New York City prepares to use parks as temporary burial sites

New York City prepares to use parks as temporary burial sites

The death toll from the COVID-19 coronavirus is rising so fast in New York City that officials expect to use city parks as “temporary interment” facilities, according to the chairman of the city’s Council Committee on Health.

Mark D. Levine, a councilmember who represents the 7th District in Northern Manhattan, made the shocking announcement on Twitter, saying, “Soon we’ll start ‘temporary interment.’ This likely will be done by using a NYC park for burials (yes you read that right). Trenches will be dug for 10 caskets in a line. It will be done in a dignified, orderly—and temporary—manner. But it will be tough for NYers to take.”

New York morgues, he says, are already full. And while FEMA has sent 85 refrigerated trucks to NYC to serve as temporary morgues, those too are filling up fast.

“Nothing matters more in this crisis than saving the living,” said Levine. “But we need to face the gruesome reality that we need more resources to manage our dead as well. Or the pain of this crisis will be compounded almost beyond comprehension.”

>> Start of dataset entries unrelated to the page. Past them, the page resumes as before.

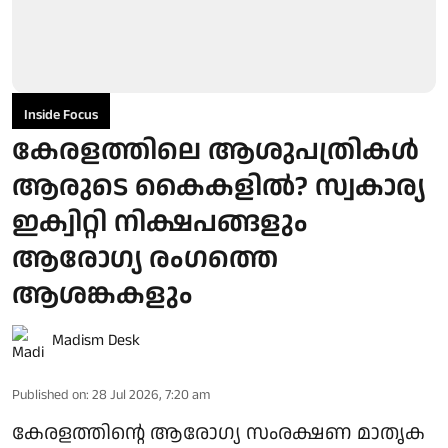
Inside Focus
കേരളത്തിലെ ആശുപത്രികള്‍
ആരുടെ കൈകളില്‍? സ്വകാര്യ
ഇക്വിറ്റി നിക്ഷപങ്ങളും
ആരോഗ്യ രംഗത്തെ
ആശങ്കകളും
Madism Desk
Published on
:
28 Jul 2026, 7:20 am
കേരളത്തിന്റെ ആരോഗ്യ സംരക്ഷണ മാതൃക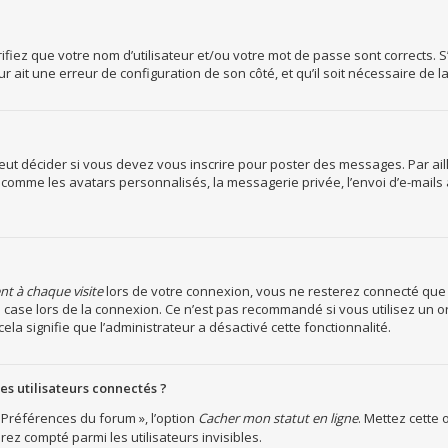
iez que votre nom d’utilisateur et/ou votre mot de passe sont corrects. S’i
r ait une erreur de configuration de son côté, et qu’il soit nécessaire de la
ut décider si vous devez vous inscrire pour poster des messages. Par aille
 comme les avatars personnalisés, la messagerie privée, l’envoi d’e-mails
 à chaque visite
lors de votre connexion, vous ne resterez connecté que
 case lors de la connexion. Ce n’est pas recommandé si vous utilisez un o
cela signifie que l’administrateur a désactivé cette fonctionnalité.
s utilisateurs connectés ?
 Préférences du forum », l’option
Cacher mon statut en ligne
. Mettez cette 
ez compté parmi les utilisateurs invisibles.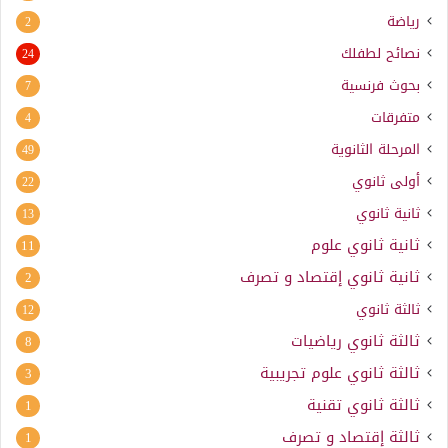
رياضة
2
نصائح لطفلك
24
بحوث فرنسية
7
متفرقات
4
المرحلة الثانوية
49
أولى ثانوي
22
ثانية ثانوي
13
ثانية ثانوي علوم
11
ثانية ثانوي إقتصاد و تصرف
2
ثالثة ثانوي
12
ثالثة ثانوي رياضيات
8
ثالثة ثانوي علوم تجريبية
3
ثالثة ثانوي تقنية
1
ثالثة إقتصاد و تصرف
1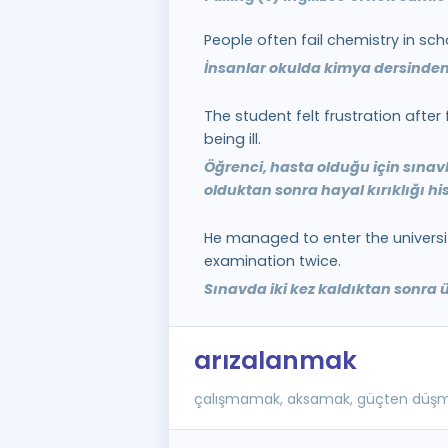
People often fail chemistry in sch
İnsanlar okulda kimya dersinden 
The student felt frustration after
being ill.
Öğrenci, hasta olduğu için sınav
olduktan sonra hayal kırıklığı his
He managed to enter the university
examination twice.
Sınavda iki kez kaldıktan sonra ü
arızalanmak
çalışmamak, aksamak, güçten düş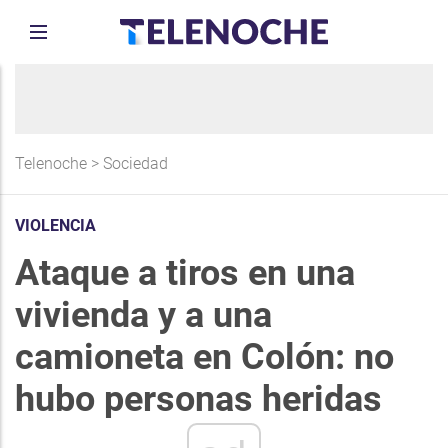
Telenoche
>
Sociedad
VIOLENCIA
Ataque a tiros en una
vivienda y a una
camioneta en Colón: no
hubo personas heridas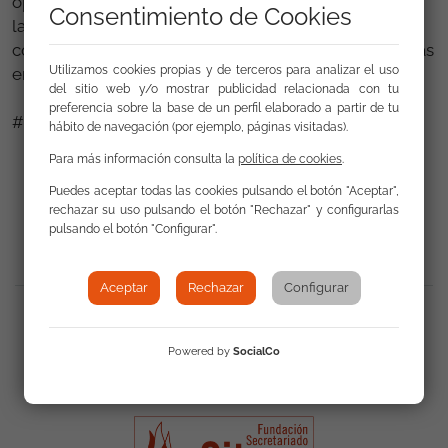
oportunidad para reafirmar nuestro compromiso con
Consentimiento de Cookies
la educación como motor de transformación, así
como para continuar acompañando a los niños y niñas
Utilizamos cookies propias y de terceros para analizar el uso
en su desarrollo personal, académico y social.
del sitio web y/o mostrar publicidad relacionada con tu
preferencia sobre la base de un perfil elaborado a partir de tu
#FondosEuropeos
hábito de navegación (por ejemplo, páginas visitadas).
Para más información consulta la
política de cookies
.
Puedes aceptar todas las cookies pulsando el botón "Aceptar",
Volver a Actualidad
rechazar su uso pulsando el botón "Rechazar" y configurarlas
pulsando el botón "Configurar".
Aceptar
Rechazar
Configurar
Compartir
:
Powered by
SocialCo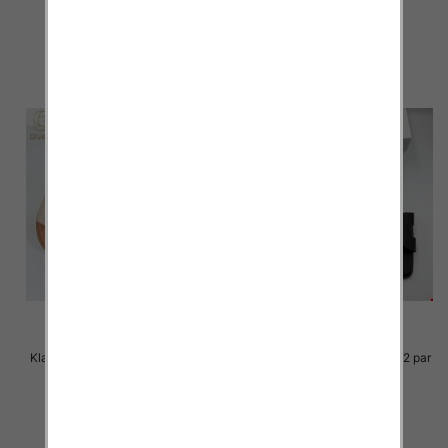
36.00 zł
36.00 zł
szczegóły
szczegóły
Klapki Męskie Roz 36-41 / 12 par
Klapki Męskie Roz 36-41 / 12 par
33.00 zł
30.00 zł
szczegóły
szczegóły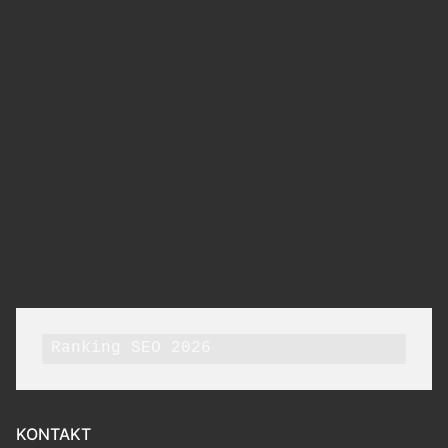
Ranking SEO 2026
KONTAKT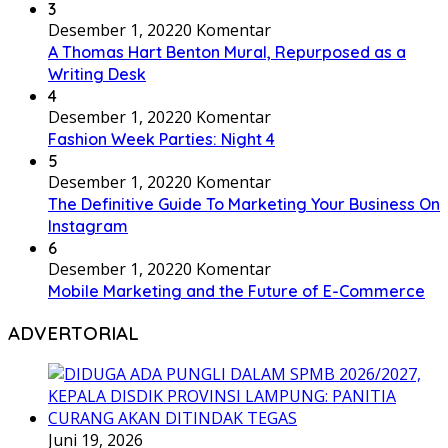
3
Desember 1, 2022
0 Komentar
A Thomas Hart Benton Mural, Repurposed as a
Writing Desk
4
Desember 1, 2022
0 Komentar
Fashion Week Parties: Night 4
5
Desember 1, 2022
0 Komentar
The Definitive Guide To Marketing Your Business On
Instagram
6
Desember 1, 2022
0 Komentar
Mobile Marketing and the Future of E-Commerce
ADVERTORIAL
Juni 19, 2026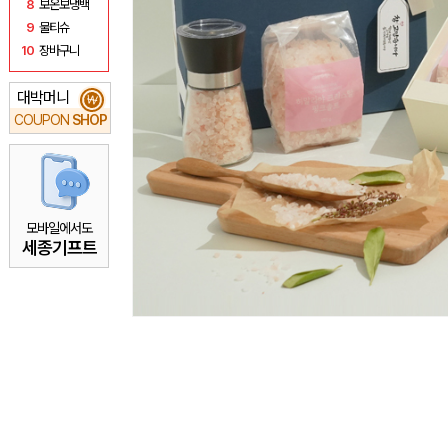
8
보온보냉백
9
물티슈
10
장바구니
대박머니
₩
COUPON
SHOP
모바일에서도
세종기프트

Levine did not name any specific parks that would be used for burials. The city has roughly 28,000 acres of parkland. The largest is Pelham Bay Park in the Bronx, followed by Greenbelt on Staten Island. (Central Park, the city’s best known park, is the fifth largest park in the New York area.)

Families, said Levine, are unable to find funeral homes that can handle their deceased loved ones and cemeteries are turning down requests for burials. Further complicating things, he said, was the number of people dying at home on a daily basis.

“It’s not just deaths in hospitals which are up,” he said. “On an average day before this crisis there were 20-25 deaths at home in NYC. Now in the midst of this pandemic the number is 200-215. *Every day*.”

New York has been a hot zone for the deadly virus. The state has been under a stay-at-home order since March 20, but cases continue to increase. And on Friday, New York City Mayor Bill de Blasio called for a national enlistment program for doctors and nurses to handle an expected surge in coronavirus cases.